**Problem statement:**
Please give the lines below as a JSON list of strings, one string for each line, with blank lines and pictures left out of the answer.

Stored data:

◇ ◇ ◇ ◇ ◇

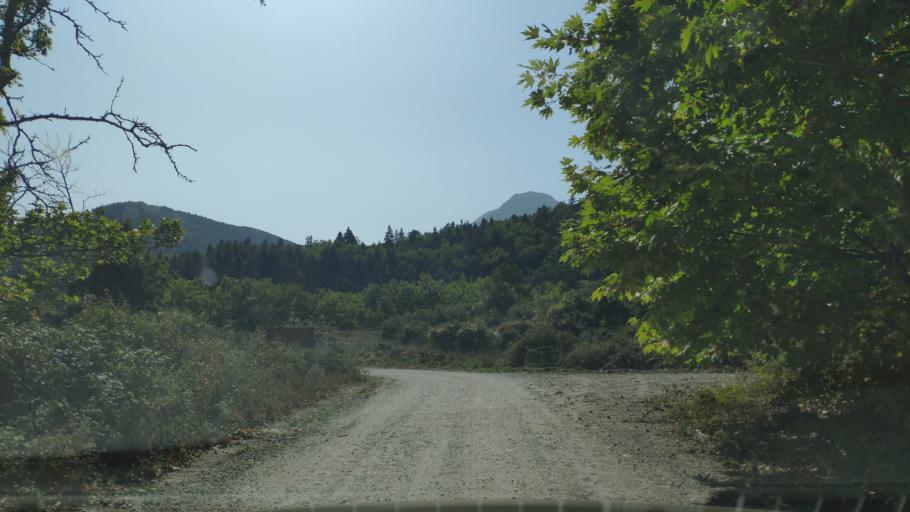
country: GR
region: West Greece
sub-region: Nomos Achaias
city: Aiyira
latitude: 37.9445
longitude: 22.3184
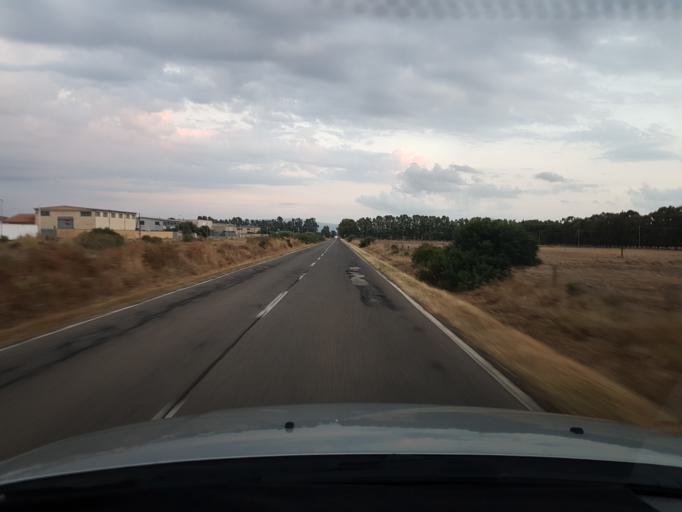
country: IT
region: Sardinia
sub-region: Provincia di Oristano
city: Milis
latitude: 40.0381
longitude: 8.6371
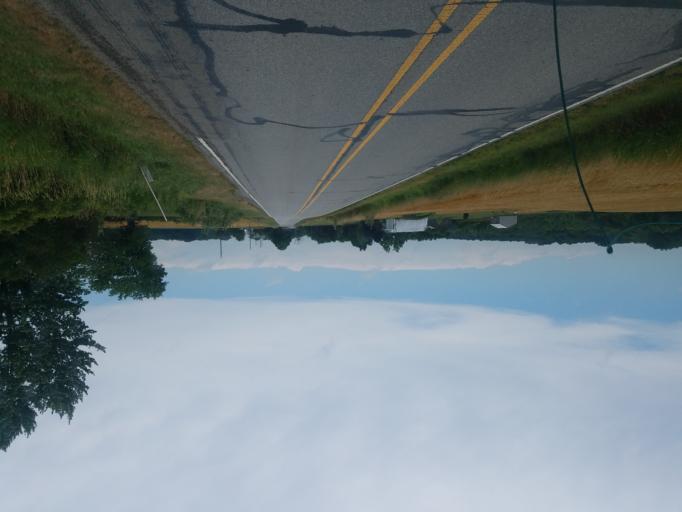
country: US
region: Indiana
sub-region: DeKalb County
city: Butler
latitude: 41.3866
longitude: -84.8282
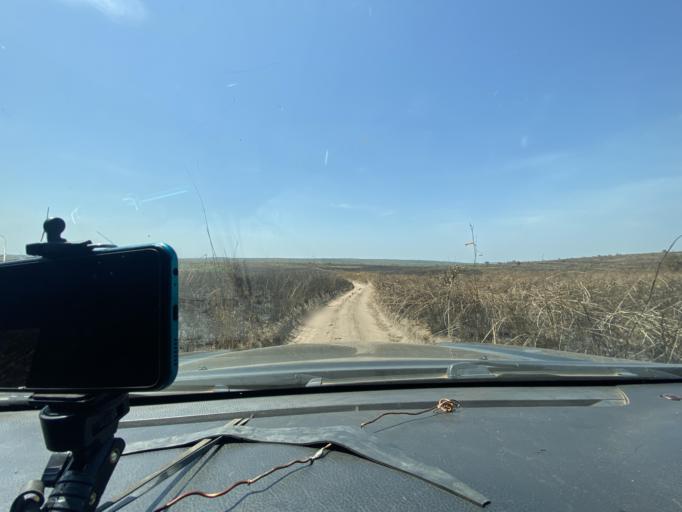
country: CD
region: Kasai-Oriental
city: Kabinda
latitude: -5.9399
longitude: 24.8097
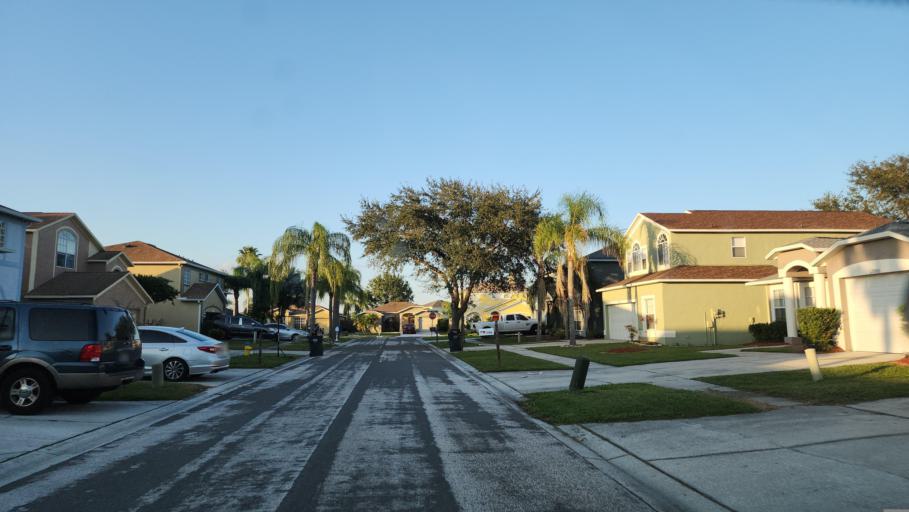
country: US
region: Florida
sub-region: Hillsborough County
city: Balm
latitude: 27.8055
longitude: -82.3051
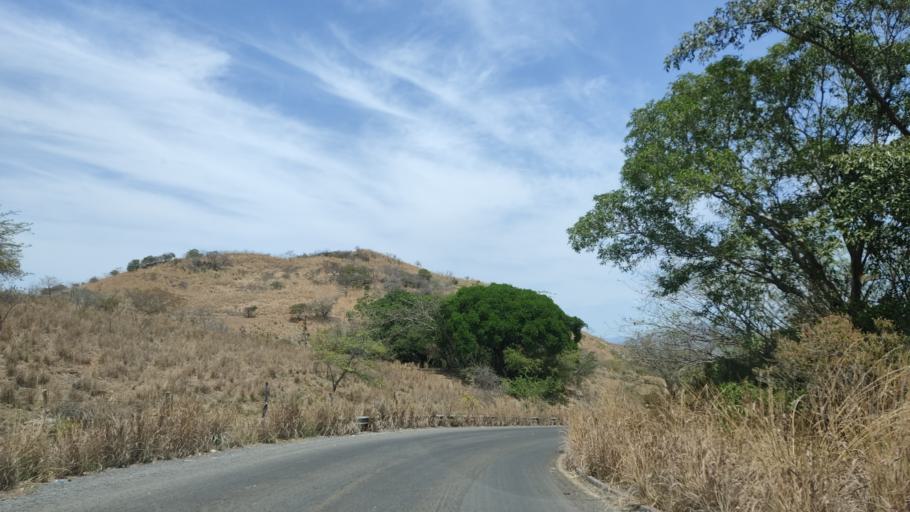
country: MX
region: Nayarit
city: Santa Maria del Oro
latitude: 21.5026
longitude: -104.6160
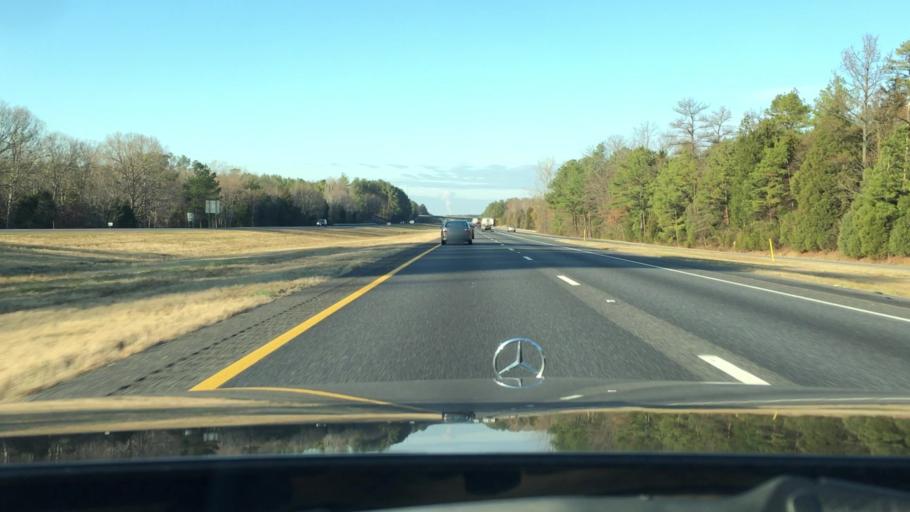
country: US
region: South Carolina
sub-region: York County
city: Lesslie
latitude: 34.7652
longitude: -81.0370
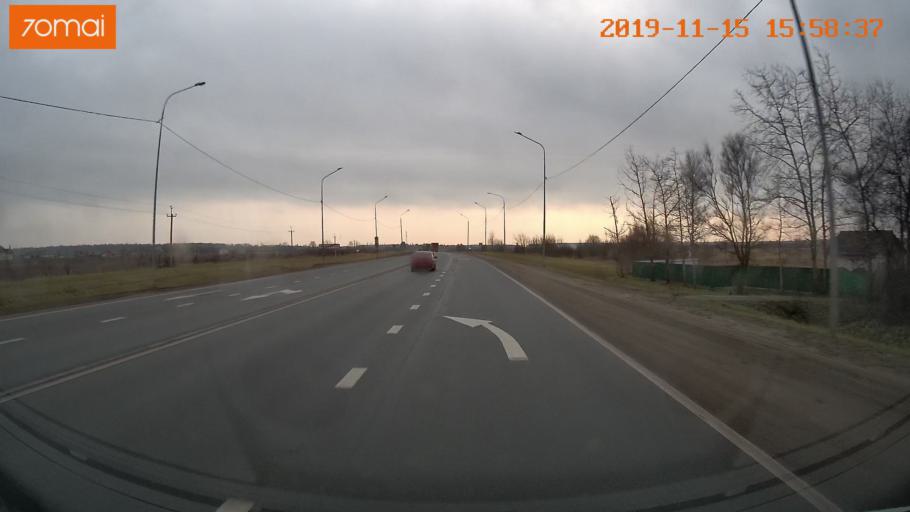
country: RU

◇ ◇ ◇ ◇ ◇

**Exercise result:**
[
  "country: GR",
  "region: West Greece",
  "sub-region: Nomos Achaias",
  "city: Aiyira",
  "latitude: 37.9445",
  "longitude: 22.3184",
  "country: IT",
  "region: Sardinia",
  "sub-region: Provincia di Oristano",
  "city: Milis",
  "latitude: 40.0381",
  "longitude: 8.6371",
  "country: US",
  "region: Indiana",
  "sub-region: DeKalb County",
  "city: Butler",
  "latitude: 41.3866",
  "longitude: -84.8282",
  "country: CD",
  "region: Kasai-Oriental",
  "city: Kabinda",
  "latitude: -5.9399",
  "longitude: 24.8097",
  "country: US",
  "region: Florida",
  "sub-region: Hillsborough County",
  "city: Balm",
  "latitude: 27.8055",
  "longitude: -82.3051",
  "country: MX",
  "region: Nayarit",
  "city: Santa Maria del Oro",
  "latitude: 21.5026",
  "longitude: -104.6160",
  "country: US",
  "region: South Carolina",
  "sub-region: York County",
  "city: Lesslie",
  "latitude: 34.7652",
  "longitude: -81.0370",
  "country: RU"
]